- **TASK ITEM**
Repeat, word for word, the stretch of the WebPubEvents publishing notes from "Note that all" through "legitimate interest in.".

- **PROVIDED TEXT**
Insert a row into the WebPubEvents table. The collection is the name of the collection. The eventstatus must be "pending". The action must be set to the type of event (eg. "publish"). The queuetime should be set to the time that the row is inserted, for accurate logging. The schedtime may be set, to cause the event to be delayed until after that time. The message may be set, if there's a desire to have a temporary note available on the logging page before the publishing event occurs (eg. "this is going out on Saturday morning because traffic is low then"). Once the row is written, it must not be edited by any subsystems other than the event handler(s).

Handling the "Publish" Event

Note that all behavior of this event will be encapsualted in the event handler code. This means changes to this behavior can be implemented by making modifications in a single place. Other subsystems should not assume all of the steps will always be done in this precise way, and should only concern themselves with the pieces of data they have legitimate interest in.

- **DATA**
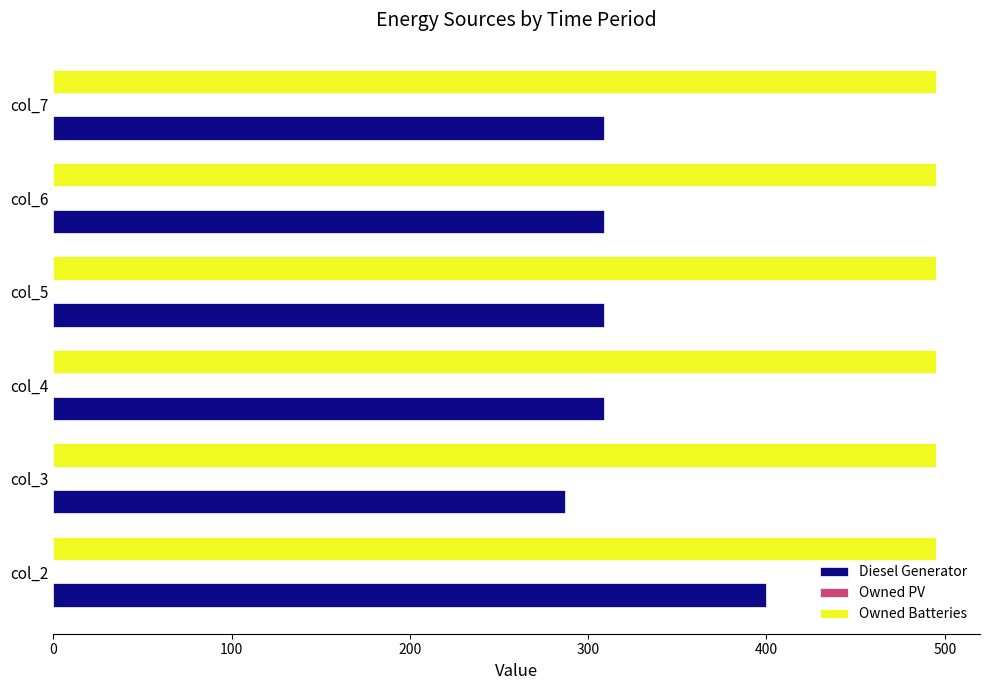

What is the lowest value of the Owned Batteries series?

495.0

- **EXERCISE RESPONSE**
Note that all behavior of this event will be encapsualted in the event handler code. This means changes to this behavior can be implemented by making modifications in a single place. Other subsystems should not assume all of the steps will always be done in this precise way, and should only concern themselves with the pieces of data they have legitimate interest in.